**Problem to work on**.
Retype each line of the data below exactly, beginning with the first and ending with the one that contains "Sleeping Mate Small". Pictures do not belong in the copy.

(Saved entries)
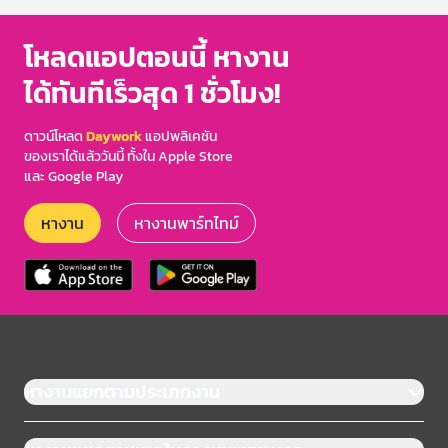
โหลดแอปตอนนี้ หางาน
ได้ทันทีเร็วสุด 1 ชั่วโมง!
ดาวน์โหลด
Daywork
แอปพลิเคชัน
ของเราได้แล้ววันนี้ ทั้งใน Apple Store
และ Google Play
หางาน
หางานพาร์ทไทม์
หางานแยกตามประเภทงาน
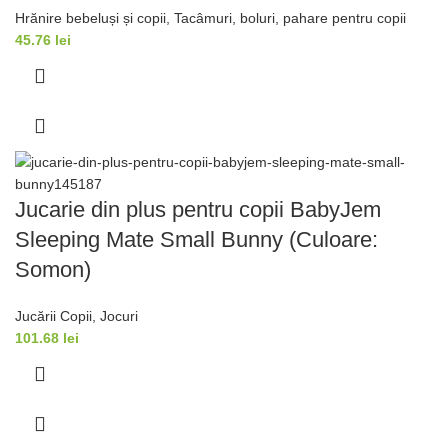
Hrănire bebeluși și copii
,
Tacâmuri, boluri, pahare pentru copii
45.76
lei
Jucarie din plus pentru copii BabyJem
Sleeping Mate Small Bunny (Culoare:
Somon)
Jucării Copii
,
Jocuri
101.68
lei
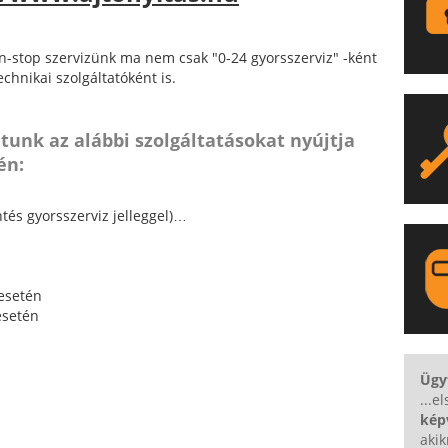
stop szervizünk ma nem csak "0-24 gyorsszerviz" -ként
chnikai szolgáltatóként is.
atunk az alábbi szolgáltatásokat nyújtja
én:
tés gyorsszerviz jelleggel)…
 esetén
 esetén
LA
Ügyf
...e
kép
aki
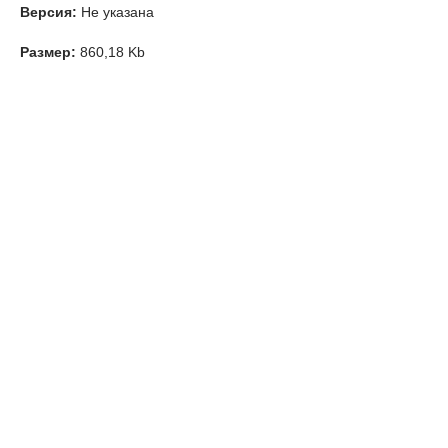
Версия:
Не указана
Размер:
860,18 Kb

**Solution for this task**.
โหลดแอปตอนนี้ หางาน
ได้ทันทีเร็วสุด 1 ชั่วโมง!
ดาวน์โหลด
Daywork
แอปพลิเคชัน
ของเราได้แล้ววันนี้ ทั้งใน Apple Store
และ Google Play
หางาน
หางานพาร์ทไทม์
หางานแยกตามประเภทงาน
Hrănire bebeluși și copii
,
Tacâmuri, boluri, pahare pentru copii
45.76
lei
Jucarie din plus pentru copii BabyJem
Sleeping Mate Small Bunny (Culoare:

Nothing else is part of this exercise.